DIRECTIONS FOR THIS TASK: Copy the lines below without any change, starting with the first line and ending after the line that contains "list Une seule".

Region and label listings:
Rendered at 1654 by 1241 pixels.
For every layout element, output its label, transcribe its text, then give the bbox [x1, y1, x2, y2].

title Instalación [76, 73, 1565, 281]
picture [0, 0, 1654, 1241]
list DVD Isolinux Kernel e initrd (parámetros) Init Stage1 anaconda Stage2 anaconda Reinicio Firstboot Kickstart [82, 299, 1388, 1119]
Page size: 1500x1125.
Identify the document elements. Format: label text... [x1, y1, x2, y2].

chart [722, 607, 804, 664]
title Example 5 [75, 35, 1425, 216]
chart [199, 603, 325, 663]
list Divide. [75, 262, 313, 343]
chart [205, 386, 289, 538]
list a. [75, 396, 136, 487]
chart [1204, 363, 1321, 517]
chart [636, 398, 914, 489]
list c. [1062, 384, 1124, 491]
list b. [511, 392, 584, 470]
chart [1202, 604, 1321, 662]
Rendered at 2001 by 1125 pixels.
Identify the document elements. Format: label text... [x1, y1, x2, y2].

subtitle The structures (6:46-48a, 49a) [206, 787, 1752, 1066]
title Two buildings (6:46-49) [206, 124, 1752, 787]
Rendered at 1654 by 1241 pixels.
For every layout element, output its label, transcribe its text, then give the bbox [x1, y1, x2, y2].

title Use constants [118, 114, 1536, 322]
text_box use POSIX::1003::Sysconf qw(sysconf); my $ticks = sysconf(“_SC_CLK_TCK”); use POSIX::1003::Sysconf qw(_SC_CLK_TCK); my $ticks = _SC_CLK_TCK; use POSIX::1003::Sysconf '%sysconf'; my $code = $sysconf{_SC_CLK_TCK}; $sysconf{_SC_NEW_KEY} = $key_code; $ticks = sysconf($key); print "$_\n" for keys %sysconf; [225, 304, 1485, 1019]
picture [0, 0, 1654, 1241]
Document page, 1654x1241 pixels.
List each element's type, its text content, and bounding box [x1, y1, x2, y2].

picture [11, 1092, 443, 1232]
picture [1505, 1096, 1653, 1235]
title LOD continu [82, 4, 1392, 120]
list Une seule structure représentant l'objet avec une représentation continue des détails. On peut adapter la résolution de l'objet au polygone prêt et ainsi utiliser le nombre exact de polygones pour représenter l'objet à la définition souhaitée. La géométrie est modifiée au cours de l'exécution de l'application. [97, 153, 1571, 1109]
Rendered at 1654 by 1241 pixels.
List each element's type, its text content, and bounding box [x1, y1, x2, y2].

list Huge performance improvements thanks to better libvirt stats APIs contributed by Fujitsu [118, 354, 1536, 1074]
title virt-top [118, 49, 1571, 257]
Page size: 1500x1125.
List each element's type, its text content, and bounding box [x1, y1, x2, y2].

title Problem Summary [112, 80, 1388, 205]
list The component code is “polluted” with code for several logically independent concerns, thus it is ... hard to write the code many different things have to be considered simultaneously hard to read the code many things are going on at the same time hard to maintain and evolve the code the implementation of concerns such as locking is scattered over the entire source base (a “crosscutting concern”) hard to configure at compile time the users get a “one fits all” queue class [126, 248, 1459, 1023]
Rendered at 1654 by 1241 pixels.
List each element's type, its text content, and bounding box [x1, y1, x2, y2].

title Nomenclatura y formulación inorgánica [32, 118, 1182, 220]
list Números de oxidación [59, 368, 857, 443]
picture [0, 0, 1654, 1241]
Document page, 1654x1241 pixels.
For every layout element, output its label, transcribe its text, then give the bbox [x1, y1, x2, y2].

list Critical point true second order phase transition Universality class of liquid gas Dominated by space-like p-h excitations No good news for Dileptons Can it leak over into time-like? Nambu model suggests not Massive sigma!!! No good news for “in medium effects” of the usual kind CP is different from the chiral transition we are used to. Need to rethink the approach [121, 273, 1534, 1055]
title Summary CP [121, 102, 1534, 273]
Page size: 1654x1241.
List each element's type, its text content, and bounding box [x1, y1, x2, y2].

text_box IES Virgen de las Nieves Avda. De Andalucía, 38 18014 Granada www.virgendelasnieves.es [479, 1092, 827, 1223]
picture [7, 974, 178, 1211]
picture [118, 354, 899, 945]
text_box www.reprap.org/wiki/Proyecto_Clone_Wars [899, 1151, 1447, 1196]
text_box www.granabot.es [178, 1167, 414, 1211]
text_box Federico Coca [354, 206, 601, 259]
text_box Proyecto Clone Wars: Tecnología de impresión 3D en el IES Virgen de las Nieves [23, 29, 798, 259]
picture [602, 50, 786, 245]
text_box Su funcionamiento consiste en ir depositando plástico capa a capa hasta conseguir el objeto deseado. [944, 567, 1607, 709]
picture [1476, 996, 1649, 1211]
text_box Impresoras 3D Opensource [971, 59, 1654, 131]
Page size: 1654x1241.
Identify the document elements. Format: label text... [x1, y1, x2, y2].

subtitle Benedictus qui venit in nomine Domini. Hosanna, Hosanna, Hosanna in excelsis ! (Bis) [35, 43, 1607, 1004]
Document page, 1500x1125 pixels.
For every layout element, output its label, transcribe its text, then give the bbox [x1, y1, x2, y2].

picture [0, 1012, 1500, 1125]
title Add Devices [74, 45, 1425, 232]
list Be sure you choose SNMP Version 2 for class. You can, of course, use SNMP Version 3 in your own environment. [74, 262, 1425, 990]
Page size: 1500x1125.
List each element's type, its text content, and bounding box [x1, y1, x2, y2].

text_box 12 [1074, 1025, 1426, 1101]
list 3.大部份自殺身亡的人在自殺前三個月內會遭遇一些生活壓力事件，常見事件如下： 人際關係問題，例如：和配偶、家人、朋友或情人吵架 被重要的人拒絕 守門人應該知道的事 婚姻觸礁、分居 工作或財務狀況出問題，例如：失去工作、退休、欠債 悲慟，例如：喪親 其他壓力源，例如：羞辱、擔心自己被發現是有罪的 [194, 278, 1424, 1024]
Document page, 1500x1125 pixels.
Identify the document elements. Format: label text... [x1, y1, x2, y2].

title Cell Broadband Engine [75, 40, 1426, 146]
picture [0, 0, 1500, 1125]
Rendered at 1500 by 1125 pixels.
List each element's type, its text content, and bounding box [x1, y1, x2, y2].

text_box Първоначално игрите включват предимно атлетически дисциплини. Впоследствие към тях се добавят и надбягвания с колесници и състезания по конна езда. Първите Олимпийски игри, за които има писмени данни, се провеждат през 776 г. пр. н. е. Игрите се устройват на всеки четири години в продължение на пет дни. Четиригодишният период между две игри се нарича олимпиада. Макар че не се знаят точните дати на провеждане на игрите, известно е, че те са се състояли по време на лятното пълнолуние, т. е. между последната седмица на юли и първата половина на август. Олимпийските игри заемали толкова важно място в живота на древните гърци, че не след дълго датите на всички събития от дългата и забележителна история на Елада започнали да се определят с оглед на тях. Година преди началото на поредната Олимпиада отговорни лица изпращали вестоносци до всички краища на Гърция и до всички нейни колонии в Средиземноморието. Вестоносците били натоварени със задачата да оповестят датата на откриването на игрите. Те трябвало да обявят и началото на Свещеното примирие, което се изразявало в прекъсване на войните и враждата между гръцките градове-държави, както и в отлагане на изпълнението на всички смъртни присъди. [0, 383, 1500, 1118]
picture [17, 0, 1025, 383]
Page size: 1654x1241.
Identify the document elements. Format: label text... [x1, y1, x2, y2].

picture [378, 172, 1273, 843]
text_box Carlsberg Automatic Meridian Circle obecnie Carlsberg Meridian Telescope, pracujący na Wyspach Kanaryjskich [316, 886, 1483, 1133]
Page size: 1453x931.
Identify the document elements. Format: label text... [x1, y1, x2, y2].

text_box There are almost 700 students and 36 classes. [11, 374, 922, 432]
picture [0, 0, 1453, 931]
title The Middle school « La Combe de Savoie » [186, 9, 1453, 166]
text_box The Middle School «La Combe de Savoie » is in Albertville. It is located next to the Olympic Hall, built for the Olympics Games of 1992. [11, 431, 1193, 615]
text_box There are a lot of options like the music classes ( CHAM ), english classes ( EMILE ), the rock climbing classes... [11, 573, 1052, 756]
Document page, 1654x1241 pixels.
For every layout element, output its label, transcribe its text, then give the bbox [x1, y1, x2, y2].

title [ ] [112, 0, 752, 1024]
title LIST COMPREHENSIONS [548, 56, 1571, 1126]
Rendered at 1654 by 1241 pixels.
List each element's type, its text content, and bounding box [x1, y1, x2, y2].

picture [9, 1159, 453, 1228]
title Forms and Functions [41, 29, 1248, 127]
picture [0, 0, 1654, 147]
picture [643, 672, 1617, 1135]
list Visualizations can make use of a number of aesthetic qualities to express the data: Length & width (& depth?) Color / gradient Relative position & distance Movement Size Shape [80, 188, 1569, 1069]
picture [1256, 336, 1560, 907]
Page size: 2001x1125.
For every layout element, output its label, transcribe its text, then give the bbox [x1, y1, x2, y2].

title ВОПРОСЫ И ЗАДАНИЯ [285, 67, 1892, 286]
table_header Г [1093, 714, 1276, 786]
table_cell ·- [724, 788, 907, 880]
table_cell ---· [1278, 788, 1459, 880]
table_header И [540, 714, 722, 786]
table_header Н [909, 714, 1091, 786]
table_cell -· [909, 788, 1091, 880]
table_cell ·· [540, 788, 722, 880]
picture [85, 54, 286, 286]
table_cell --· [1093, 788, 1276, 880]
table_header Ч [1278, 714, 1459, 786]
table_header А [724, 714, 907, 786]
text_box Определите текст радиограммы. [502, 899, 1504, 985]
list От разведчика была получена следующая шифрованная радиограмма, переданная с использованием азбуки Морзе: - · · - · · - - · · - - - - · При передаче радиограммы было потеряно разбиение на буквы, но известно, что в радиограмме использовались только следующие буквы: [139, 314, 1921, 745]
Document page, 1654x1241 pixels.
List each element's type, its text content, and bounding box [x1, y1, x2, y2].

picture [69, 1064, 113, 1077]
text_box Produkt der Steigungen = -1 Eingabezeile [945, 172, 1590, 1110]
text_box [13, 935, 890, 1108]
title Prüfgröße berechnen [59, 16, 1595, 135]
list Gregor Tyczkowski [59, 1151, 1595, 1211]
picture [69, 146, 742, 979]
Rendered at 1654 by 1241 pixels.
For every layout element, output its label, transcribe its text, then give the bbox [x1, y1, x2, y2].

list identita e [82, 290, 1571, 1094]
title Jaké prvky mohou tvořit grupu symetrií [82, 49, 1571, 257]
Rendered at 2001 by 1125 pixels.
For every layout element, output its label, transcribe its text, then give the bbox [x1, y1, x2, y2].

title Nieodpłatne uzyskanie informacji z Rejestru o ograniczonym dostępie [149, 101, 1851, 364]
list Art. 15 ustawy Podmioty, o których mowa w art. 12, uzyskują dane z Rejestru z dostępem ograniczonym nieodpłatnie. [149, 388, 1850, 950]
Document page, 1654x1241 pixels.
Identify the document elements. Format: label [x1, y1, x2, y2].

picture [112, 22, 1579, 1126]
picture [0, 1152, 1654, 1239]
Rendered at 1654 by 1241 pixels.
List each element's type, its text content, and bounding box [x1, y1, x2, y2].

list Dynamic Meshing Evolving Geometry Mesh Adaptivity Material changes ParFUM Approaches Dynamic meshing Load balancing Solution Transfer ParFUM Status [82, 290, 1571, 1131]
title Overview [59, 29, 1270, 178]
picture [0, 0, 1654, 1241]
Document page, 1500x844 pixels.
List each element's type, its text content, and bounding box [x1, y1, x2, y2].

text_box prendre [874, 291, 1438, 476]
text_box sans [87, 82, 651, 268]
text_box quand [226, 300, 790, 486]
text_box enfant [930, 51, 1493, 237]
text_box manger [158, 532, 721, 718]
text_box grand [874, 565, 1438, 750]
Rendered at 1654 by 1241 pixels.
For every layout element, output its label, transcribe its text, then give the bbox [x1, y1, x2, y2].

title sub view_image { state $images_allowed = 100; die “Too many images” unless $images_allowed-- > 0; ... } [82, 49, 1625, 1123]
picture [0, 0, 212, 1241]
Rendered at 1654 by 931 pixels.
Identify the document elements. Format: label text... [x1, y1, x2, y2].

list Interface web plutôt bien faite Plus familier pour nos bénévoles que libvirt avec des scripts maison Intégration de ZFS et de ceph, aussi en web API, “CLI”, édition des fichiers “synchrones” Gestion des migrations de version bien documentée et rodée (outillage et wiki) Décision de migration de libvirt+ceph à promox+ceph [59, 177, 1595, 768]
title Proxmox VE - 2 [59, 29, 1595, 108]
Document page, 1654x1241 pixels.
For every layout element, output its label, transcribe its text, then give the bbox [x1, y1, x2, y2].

REPLY:
Rendered at 1654 by 1241 pixels.
For every layout element, output its label, transcribe its text, then give the bbox [x1, y1, x2, y2].

title Instalación [76, 73, 1565, 281]
picture [0, 0, 1654, 1241]
list DVD Isolinux Kernel e initrd (parámetros) Init Stage1 anaconda Stage2 anaconda Reinicio Firstboot Kickstart [82, 299, 1388, 1119]
Page size: 1500x1125.
Identify the document elements. Format: label text... [x1, y1, x2, y2].

chart [722, 607, 804, 664]
title Example 5 [75, 35, 1425, 216]
chart [199, 603, 325, 663]
list Divide. [75, 262, 313, 343]
chart [205, 386, 289, 538]
list a. [75, 396, 136, 487]
chart [1204, 363, 1321, 517]
chart [636, 398, 914, 489]
list c. [1062, 384, 1124, 491]
list b. [511, 392, 584, 470]
chart [1202, 604, 1321, 662]
Rendered at 2001 by 1125 pixels.
Identify the document elements. Format: label text... [x1, y1, x2, y2].

subtitle The structures (6:46-48a, 49a) [206, 787, 1752, 1066]
title Two buildings (6:46-49) [206, 124, 1752, 787]
Rendered at 1654 by 1241 pixels.
For every layout element, output its label, transcribe its text, then give the bbox [x1, y1, x2, y2].

title Use constants [118, 114, 1536, 322]
text_box use POSIX::1003::Sysconf qw(sysconf); my $ticks = sysconf(“_SC_CLK_TCK”); use POSIX::1003::Sysconf qw(_SC_CLK_TCK); my $ticks = _SC_CLK_TCK; use POSIX::1003::Sysconf '%sysconf'; my $code = $sysconf{_SC_CLK_TCK}; $sysconf{_SC_NEW_KEY} = $key_code; $ticks = sysconf($key); print "$_\n" for keys %sysconf; [225, 304, 1485, 1019]
picture [0, 0, 1654, 1241]
Document page, 1654x1241 pixels.
List each element's type, its text content, and bounding box [x1, y1, x2, y2].

picture [11, 1092, 443, 1232]
picture [1505, 1096, 1653, 1235]
title LOD continu [82, 4, 1392, 120]
list Une seule structure représentant l'objet avec une représentation continue des détails. On peut adapter la résolution de l'objet au polygone prêt et ainsi utiliser le nombre exact de polygones pour représenter l'objet à la définition souhaitée. La géométrie est modifiée au cours de l'exécution de l'application. [97, 153, 1571, 1109]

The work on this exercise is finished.